Two notable details:
- The PR author is a bot built with PraisonAI itself (
praisonai-triage-agent, running their multi-agent framework). The fix loop ran the same framework being audited, fed by the AI PatchLab scan output, with a human reviewer (MervinPraison) approving the change before merge. The recursion is intentional dogfooding — they ship the triage agent as part of the project. - The bot’s deeper analysis surfaced a finding the scan missed. The original courtesy issue called out the SurrealDB identifier-interpolation site explicitly; the bot generalized the same pattern to ClickHouse without being prompted to.

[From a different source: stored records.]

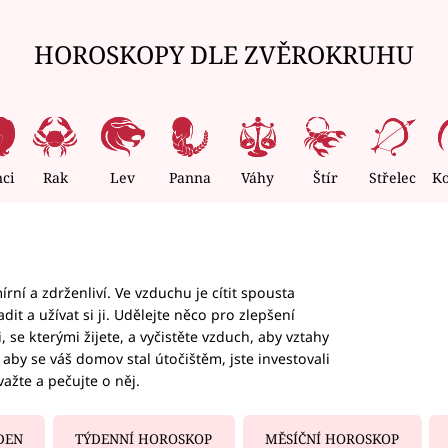
HOROSKOPY DLE ZVĚROKRUHU
nci
Rak
Lev
Panna
Váhy
Štír
Střelec
K
rní a zdrženliví. Ve vzduchu je cítit spousta
dit a užívat si ji. Udělejte něco pro zlepšení
 se kterými žijete, a vyčistěte vzduch, aby vztahy
aby se váš domov stal útočištěm, jste investovali
važte a pečujte o něj.
DEN
TÝDENNÍ HOROSKOP
MĚSÍČNÍ HOROSKOP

That’s a meaningful gain over a purely-mechanical fix.
Three days from issue filed to PR merged, all five flagged patterns addressed plus one bonus generalization, with new test coverage and full attribution. Combined with the gptme #2399 outcome (12h, human contributor, all three items), this is the second confirmation of the scan-and-disclose workflow producing real maintainer action.
Reproduce
git clone https://github.com/elfrost/ai-patchlab
cd ai-patchlab
pip install -e ".[dev]"
python scanner/run_scan.py \
--from-git-url "https://github.com/MervinPraison/PraisonAI" \
--reports-dir reports/mervinpraison-praisonai \
--min-severity medium \
--ignore-file reports/mervinpraison-praisonai/.aipatchlabignore
A sample .aipatchlabignore for this target (examples/**, **/tests/**, **/test_*.py, vendored static/) is in the report’s directory; absent it, the raw scan reports 489 findings, mostly in pedagogic example code.
External tools (Semgrep, Gitleaks, Trivy, pip-audit) need to be installed separately — see the project README.